> **Trabajo requerido**: Enumera, por favor, todas las partes del cuerpo de la mujer que describe la crónica sobre la delatora.

> **Texto proporcionado**:
_ _ _ _ _ _ _

Comités de represión

Coctel habanero: la delatora

SOCIEDAD
Cóctel habanero: la delatora

Raúl Soroa

LA HABANA, Cuba – Junio (www.cubanet.org) – Siempre fue de lo peor del
barrio. Sus escándalos, borracheras y relaciones tormentosas con
múltiples hombres resultaban el colofón de una vida llena de problemas y
malos pasos. De adolescente, casi una niña, fue jinetera, prostituta de
puerto (una de las de más baja especie en el oficio), y terminó su
juventud, corta y lastimosa, como prostituta de cubanos en Monte y
Cienfuegos.

Tiene sólo 35 años, pero parece tener muchos más. Fue hermosa de joven,
alta, con un pelo rubio color caramelo y unas piernas dignas de mejor
suerte. Hoy su hermoso cabello, muchas veces teñido, decolorado y
maltratado con infinidad de productos químicos, es pajizo y reseco. Sus
hermosas piernas están siempre inflamadas y cubiertas de várices, y sus
ojos negros perdieron aquel brillo divino que tanto atraía a los hombres.

Muchos le tenían lástima en el barrio. Ella vivía en muy malas
condiciones. Todos, de una forma u otra, trataban de ayudarla, aunque su
casa era centro de reunión de borrachos y tipos de mala catadura.

Una vez intentó irse en una lancha y estuvo presa cuatro años por salida
del país. Para sobrevivir después que salió de la prisión
traficaba en la bolsa negra o se acostaba con algún que otro viejo del
barrio dispuesto a pagar por un rato de diestras artes amatorias.

_ _ _ _ _ _ _

> **Conjunto de datos**:

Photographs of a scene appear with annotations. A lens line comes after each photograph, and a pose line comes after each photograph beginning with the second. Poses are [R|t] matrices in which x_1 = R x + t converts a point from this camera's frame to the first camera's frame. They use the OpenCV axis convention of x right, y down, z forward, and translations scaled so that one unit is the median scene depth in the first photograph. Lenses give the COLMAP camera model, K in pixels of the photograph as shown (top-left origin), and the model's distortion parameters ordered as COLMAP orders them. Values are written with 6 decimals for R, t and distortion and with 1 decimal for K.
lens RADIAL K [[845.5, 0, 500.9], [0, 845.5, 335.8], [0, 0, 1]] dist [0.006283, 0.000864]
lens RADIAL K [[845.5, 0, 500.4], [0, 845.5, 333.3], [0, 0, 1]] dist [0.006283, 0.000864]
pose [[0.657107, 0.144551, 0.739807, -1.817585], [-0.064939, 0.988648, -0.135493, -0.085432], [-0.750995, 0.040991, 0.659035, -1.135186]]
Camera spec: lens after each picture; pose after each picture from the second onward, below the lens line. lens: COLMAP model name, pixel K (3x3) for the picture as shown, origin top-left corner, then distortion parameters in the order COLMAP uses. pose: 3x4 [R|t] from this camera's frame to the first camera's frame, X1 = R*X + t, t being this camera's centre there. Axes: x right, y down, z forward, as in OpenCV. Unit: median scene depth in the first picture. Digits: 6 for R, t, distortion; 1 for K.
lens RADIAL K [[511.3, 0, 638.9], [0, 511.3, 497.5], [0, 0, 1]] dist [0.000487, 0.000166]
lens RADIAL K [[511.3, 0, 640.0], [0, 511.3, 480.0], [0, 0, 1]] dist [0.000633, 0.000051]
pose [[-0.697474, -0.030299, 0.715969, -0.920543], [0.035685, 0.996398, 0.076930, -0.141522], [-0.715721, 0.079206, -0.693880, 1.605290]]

_ _ _ _ _ _ _

> **Respuesta**:
- El pelo o cabello
- Las piernas
- Los ojos